Une chaine TV comme El Maghribiya s’en fait l’instrument depuis peu : «la décennie noire» c’est la faute des généraux de 1992. Abassi ou Benhadj sont des gens qui n’ont tué personne, ni par la langue, ni par le couteau.

Oubliés les journalistes assassinés, les femmes violées ou décapitées, les faux barrages, les marches fascistes, la terreur et les massacres collectifs. Dernier cadeau fait par Bouteflika : sa «Réconciliation», sans vérité ni pardon ni responsabilité, a fabriqué une amnésie et pas seulement une amnistie.

Aujourd’hui, un jeune Algérien ne sait pas que Abassi est aussi coupable que les généraux de 92, ni n’a souvenir de la guerre civile et de ses atrocités. Des jeunes vous parlent, sur les réseaux sociaux et même dans la rue, du FIS comme s’il s’agissait d’un parti humaniste et du GIA comme si c’était une annexe de l’UGTA.

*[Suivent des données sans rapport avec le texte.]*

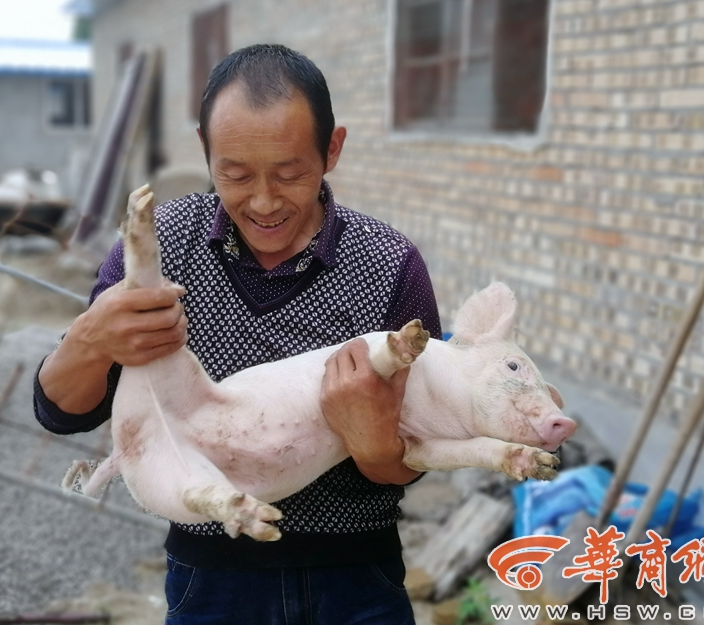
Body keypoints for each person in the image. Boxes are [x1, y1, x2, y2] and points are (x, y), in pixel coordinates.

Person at [34, 43, 442, 624]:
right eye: (235, 174)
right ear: (205, 148)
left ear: (332, 149)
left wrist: (373, 444)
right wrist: (91, 340)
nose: (264, 201)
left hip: (358, 580)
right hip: (210, 583)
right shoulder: (161, 245)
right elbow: (63, 413)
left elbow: (416, 456)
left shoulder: (388, 263)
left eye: (290, 173)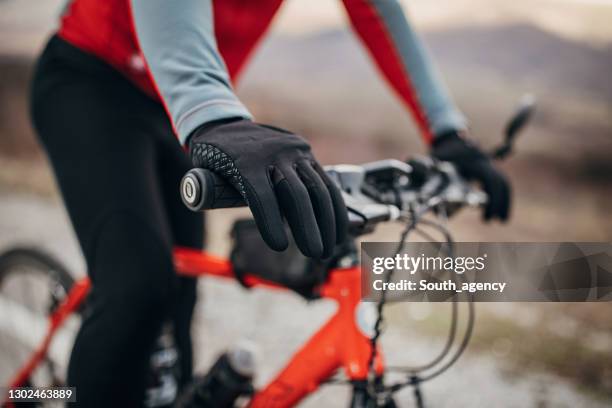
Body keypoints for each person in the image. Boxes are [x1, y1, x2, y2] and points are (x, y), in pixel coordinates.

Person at [30, 0, 510, 405]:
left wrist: (446, 129)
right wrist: (212, 113)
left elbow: (377, 10)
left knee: (178, 296)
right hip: (92, 82)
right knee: (138, 284)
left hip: (174, 108)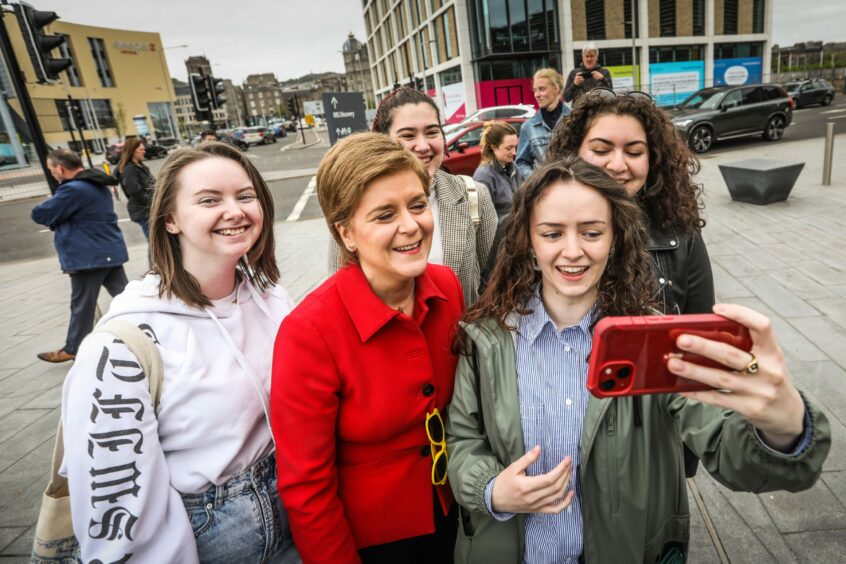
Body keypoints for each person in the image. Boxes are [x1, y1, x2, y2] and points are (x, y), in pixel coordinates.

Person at [445, 159, 830, 563]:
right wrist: (491, 489)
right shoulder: (486, 338)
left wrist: (781, 425)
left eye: (592, 233)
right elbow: (462, 440)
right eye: (552, 233)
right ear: (527, 240)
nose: (572, 251)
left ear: (615, 239)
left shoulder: (657, 341)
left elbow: (723, 439)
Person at [60, 142, 300, 563]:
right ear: (170, 219)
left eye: (245, 195)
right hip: (206, 536)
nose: (235, 211)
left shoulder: (272, 298)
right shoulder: (122, 343)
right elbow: (117, 505)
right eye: (210, 200)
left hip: (295, 516)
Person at [273, 133, 464, 563]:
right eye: (384, 215)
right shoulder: (308, 331)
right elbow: (307, 489)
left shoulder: (448, 287)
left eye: (417, 205)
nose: (411, 225)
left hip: (455, 515)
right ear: (346, 234)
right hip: (372, 545)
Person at [328, 86, 497, 308]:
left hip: (456, 338)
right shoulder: (354, 202)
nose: (423, 145)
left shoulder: (473, 195)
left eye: (432, 132)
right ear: (383, 141)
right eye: (408, 135)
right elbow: (339, 287)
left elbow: (495, 281)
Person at [31, 149, 129, 363]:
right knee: (126, 298)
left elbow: (40, 214)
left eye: (51, 169)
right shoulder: (97, 184)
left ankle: (74, 347)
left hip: (88, 255)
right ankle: (153, 330)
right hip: (108, 250)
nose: (52, 173)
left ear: (60, 168)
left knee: (82, 304)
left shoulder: (73, 190)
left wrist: (58, 218)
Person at [515, 68, 569, 179]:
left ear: (556, 89)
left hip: (573, 188)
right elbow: (520, 163)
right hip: (544, 191)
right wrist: (537, 179)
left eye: (542, 89)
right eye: (535, 90)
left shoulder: (576, 119)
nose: (537, 95)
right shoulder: (528, 127)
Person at [472, 121, 522, 221]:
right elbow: (483, 220)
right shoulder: (483, 177)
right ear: (494, 147)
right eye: (509, 148)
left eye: (515, 147)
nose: (514, 152)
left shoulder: (513, 167)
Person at [117, 137, 155, 239]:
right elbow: (135, 190)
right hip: (144, 211)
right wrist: (153, 202)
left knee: (157, 242)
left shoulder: (140, 166)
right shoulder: (130, 169)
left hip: (148, 209)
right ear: (133, 151)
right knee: (155, 243)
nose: (144, 151)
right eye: (141, 149)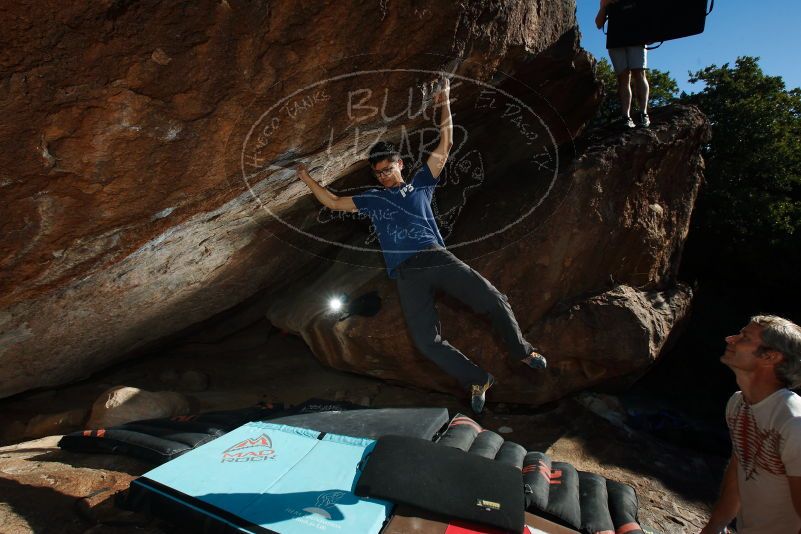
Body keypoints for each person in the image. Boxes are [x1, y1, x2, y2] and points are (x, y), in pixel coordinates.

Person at [295, 77, 547, 414]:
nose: (384, 176)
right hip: (405, 274)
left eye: (388, 169)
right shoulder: (371, 199)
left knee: (491, 298)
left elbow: (446, 142)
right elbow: (331, 201)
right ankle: (476, 378)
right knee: (426, 342)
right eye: (378, 173)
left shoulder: (420, 186)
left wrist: (443, 98)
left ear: (400, 163)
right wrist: (306, 177)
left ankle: (523, 352)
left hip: (435, 258)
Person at [700, 315, 801, 534]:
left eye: (744, 337)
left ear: (770, 356)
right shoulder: (739, 403)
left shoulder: (793, 422)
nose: (730, 339)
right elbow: (740, 465)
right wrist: (715, 526)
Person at [595, 0, 651, 128]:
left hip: (637, 36)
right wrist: (605, 6)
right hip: (616, 39)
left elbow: (650, 12)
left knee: (639, 73)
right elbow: (599, 23)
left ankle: (643, 113)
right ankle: (626, 116)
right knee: (623, 78)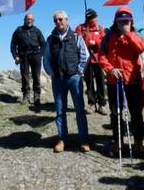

L’histoire en subira un révisionnisme, au présent, qui nous surprend et insulte en nous la mémoire de nos morts. Il ne s’agit presque que de vingt ans d’écart et déjà on présente Abassi comme un Moudjahid et on salue son parcours.

Ce révisionnisme est puissant, efficace et patient. Dans quelques années, Benbadis sera le fondateur de la nation algérienne, le premier homme qui a pris les armes contre la colonisation. Et Abassi Madani deviendra un martyr, une médaille des droits de l’homme et le FIS reviendra pour reprendre l’histoire là où elle a été interrompue selon lui.

Des générations formées aux médias islamistes en Algérie, une école prise en otage, une sous-culture et une économie de bazar ont donné naissance à une génération qui a su renverser, avec d’autres, Bouteflika, mais dont une partie, pas minoritaire, rêve de pourchasser encore les déjeuneurs du Ramadan, frapper les femmes non voilées, placer un calife à la place du dictateur déchu et installer une culture qui mêle le Qatarisme pour la classe moyenne, le Daech pour les plus virulents et le Makrisme Erdoganiste pour les plus malins.

Le rétro-islamisme est là. J’en fait une obsession ? Non : juste que je m’exprime sur ce qui a volé ma jeunesse entre 90 et 2000, sur ce qui me tue en se prenant pour Allah ou le propriétaire de cette religion, sur ce qui réduit les chances de mon pays à devenir une puissance et sur ce qui après avoir volé le ciel veut voler même le passé et le récit de mon pays et effacer les traces du crime que j’ai vécu.

Ceux qui sous-estiment cette vague aujourd’hui, comme on l’a fait fin des années 80, en feront les frais un jour. Comme nos aînés.